Hervé Laurent serait jardinier géobiologiste, « acupuncteur de la terre ». Il utilise lui aussi la radiesthésie. Au passage, une affirmation de bon sens : « l’ombre est l’ennemie du jardin ». Nul besoin de mise en scène pseudoscientifique pour en convenir !

Thierry Hazard est architecte d’intérieur. Son propos sur l’intégration de l’homme dans son environnement par la géobiologie est bien vague. Mais on le suit, hélas, quand il rapporte que rien ne se construit à Hong Kong sans l’avis du maître en Feng Shui.

Deux encadrés en rajoutent

Le dossier comprend deux encadrés supposés résumer les prescriptions de nos quatre praticiens, mais qui semblent en fait aller au delà. Le premier s’intéresse surtout à des facteurs d’environnement, le second aux influences imaginaires des appareils électriques.

Le premier encadré, intitulé « ce que la géobiologie prend en compte », récapitule tout ce qui est supposé nocif. Cela va des eaux souterraines aux objets chargés de mémoire négative. Impossible d’y échapper !

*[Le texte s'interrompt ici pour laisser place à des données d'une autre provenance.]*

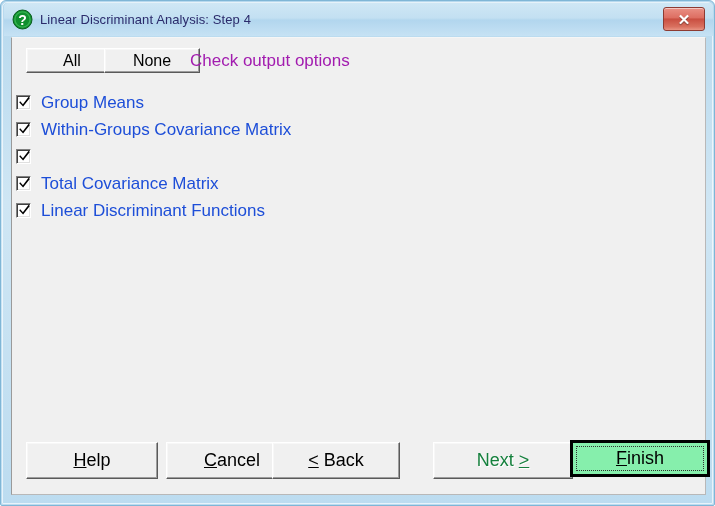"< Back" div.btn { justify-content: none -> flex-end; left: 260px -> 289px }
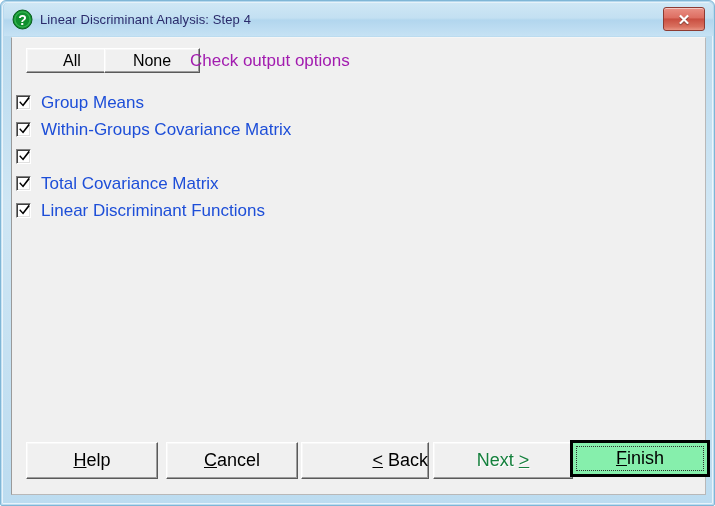"Next >" .btn.disabled { color: #15803d -> #4c1d95 }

Le second encadré donne « des clés pour mieux vivre dans notre maison ». On y apprend que le radio-réveil doit être à 1,20 m au moins de notre tête, que le bois est un fabuleux conducteur de champ électromagnétique, que les miroirs renvoient les ondes nocives, que, si les installations ne sont pas mises à la terre, l’ionisation de l’air sera déstabilisée. Mais aussi (ce qui semble évident) qu’une cuisine doit être aérée.

Une profession en or

Le métier de conseiller en géobiologie est vraiment une profession idéale. Pas de risque de se faire poursuivre pour exercice illégal de la médecine comme les guérisseurs ; pas de risque d’être contredit par les faits, comme un radiesthésiste qui aurait fait forer un puits sec, puisque les bienfaits attendus sont hautement sensibles à l’imagination (meilleur sommeil) et invérifiables ; honoraires modestes mais nombreux clients, donc pas la peine de porter plainte ; on ne tombe pas dans la catégorie des sectes, car on cherche des clients et non des adeptes.

On comprend qu’un peu de publicité rédactionnelle soit la bienvenue. Mais comment les journalistes qui s’y sont prêtés ne se rendent-ils pas compte de la pollution intellectuelle qu’ils véhiculent ?

1 Merci à notre ami et abonné Jean-Louis Aurigny de nous avoir alerté sur ce numéro de Paris Normandie, et de nous avoir fait parvenir les coupures de presse.